Einde aftrekbaarheid lijfrente- en aov-advieskosten een feit

De beloning aan het intermediair ter zake van het afsluiten/verlengen van een lijfrenteп of arbeidsongeschiktheidsverzekering is per 1 januari 2013 niet meer aftrekbaar.

Dat is vastgelegd in de 2e nota van wijziging Belastingplan 2013.

In dezelfde nota wordt afscheid genomen van het voornemen om de levensloopregeling te vervangen door vitaliteitssparen.

Ook voorziet de nota in de verhoging van de assurantiebelasting per 1 januari 2013 (zie ook Assurantiebelasting al op 1 januari naar 21%) en de invoering van een inkomensafhankelijke werkbonus.
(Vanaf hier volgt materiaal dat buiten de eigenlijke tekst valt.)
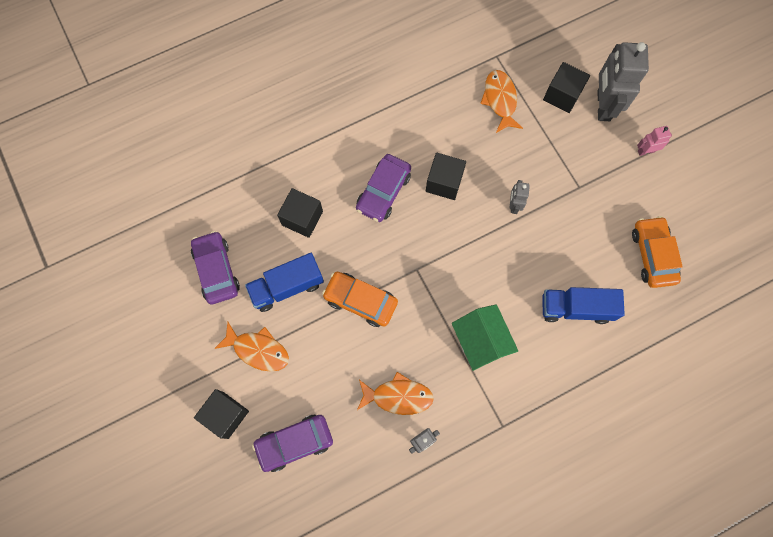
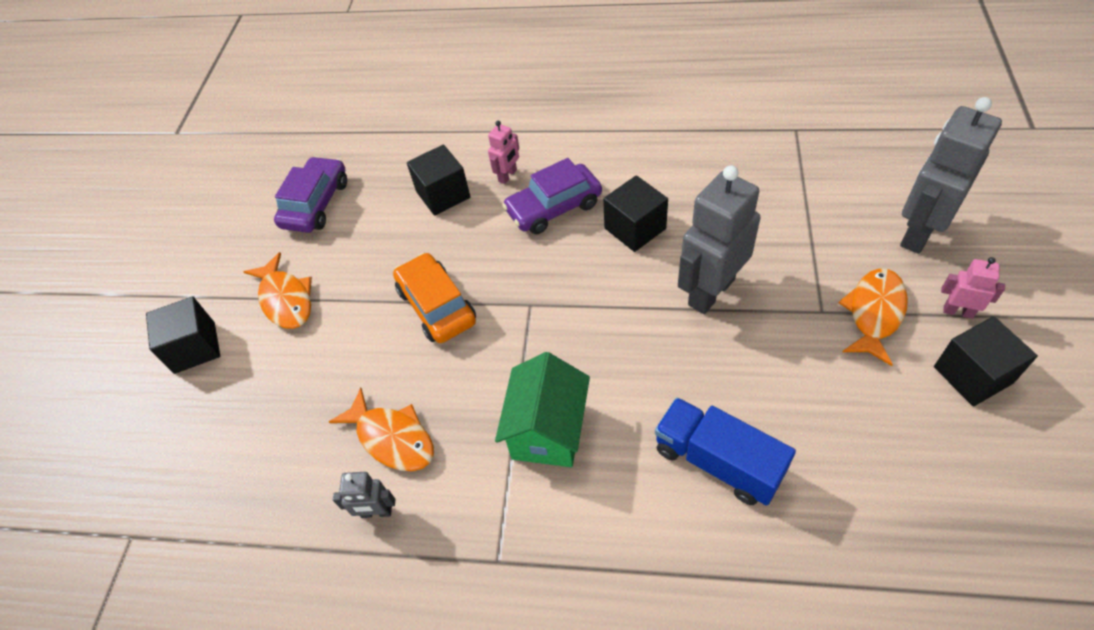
camera: 40 degrees right, 20 degrees down
(287, 287) = (370, 252): blue truck -> none
(294, 443) = (233, 421): purple car -> none
(335, 181) = (508, 176): none -> pink robot
(500, 100) = (770, 173): orange fish -> orange fish (874, 313)
(514, 205) = (710, 292): grey robot -> grey robot, size x2.11
(562, 95) = (862, 199): black cube -> black cube (972, 375)
(652, 255) = (891, 452): orange car -> none

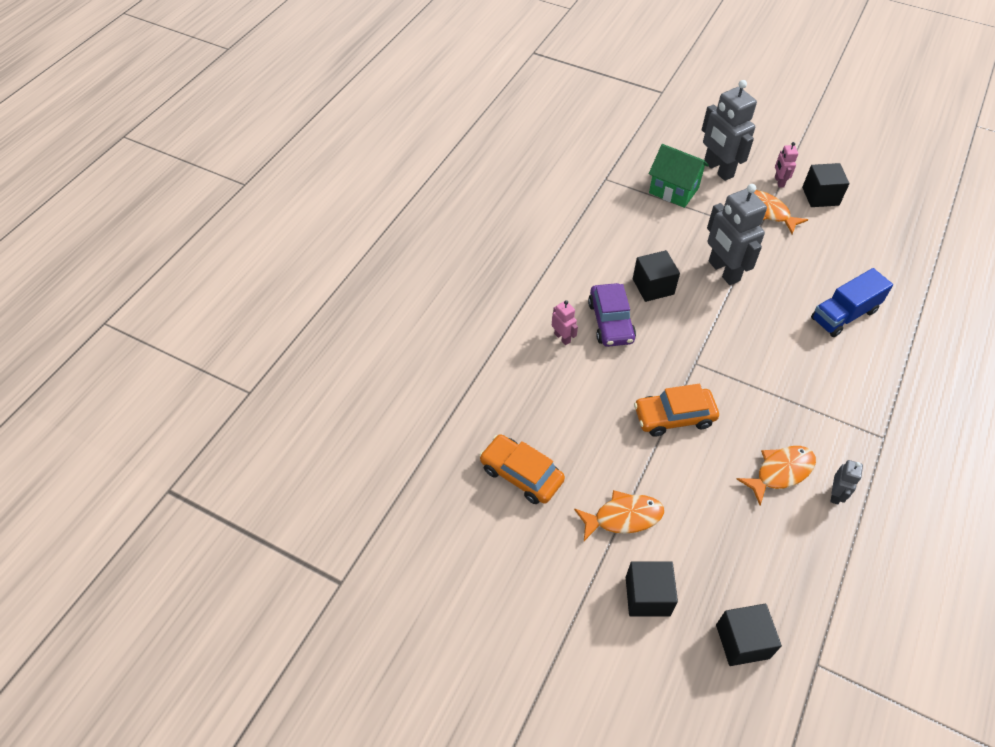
camera: 75 degrees left, 0 degrees up
(315, 204) = (521, 474): purple car -> orange car
(443, 194) = (560, 383): black cube -> black cube (742, 641)
(547, 431) = (800, 385): green house -> green house (673, 190)
(958, 311) = (779, 182): pink robot -> pink robot turned 45 degrees counterclockwise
Onder het kopje: ‘Schrappen aftrekbaarheid beloning assurantietussenpersonen’ meldt de nota:

“Uitgaven ter beloning van assurantietussenpersonen ter zake van het afsluiten dan wel het verlengen van een lijfrente– of arbeidsongeschiktheidsverzekering of het incasseren van premies voor een dergelijke verzekering zijn in de huidige wetgeving aftrekbaar ingeval ook de premie aftrekbaar is. Ingeval de assurantietussenpersonen voor hun diensten een beloning via de aanbieder ontvangen in de vorm van een in de premie begrepen provisie, gaat de aftrek van de beloning automatisch via de aftrekbaarheid van de premie. Voor situaties waarin assurantietussenpersonen hun beloning rechtstreeks aan de klant in rekening brengen is in de wet een bepaling opgenomen die uitgaven ter beloning van assurantietussenpersonen ter zake van het afsluiten dan wel het verlengen van een lijfrente– of arbeidsongeschiktheidsverzekering of het incasseren van premies voor een dergelijke verzekering gelijkstelt met premies voor een dergelijke verzekering. Als de premie aftrekbaar is, zoals bijvoorbeeld bij bepaalde lijfrenteverzekeringen en arbeidsongeschiktheidsverzekeringen, dan is als gevolg van die bepaling ook de niet in de premie begrepen beloning van assurantietussenpersonen ter zake van het afsluiten dan wel het verlengen van een verzekering of het incasseren van premies aftrekbaar. De aftrekbaarheid van deze beloning is ingevoerd om de assurantietussenpersonen die hun beloning rechtstreeks aan de klant in rekening brengen gelijk te behandelen met assurantietussenpersonen die voor hun diensten een provisie via de aanbieder ontvangen. Die provisie is zoals uit het voorgaande volgt immers eveneens aftrekbaar.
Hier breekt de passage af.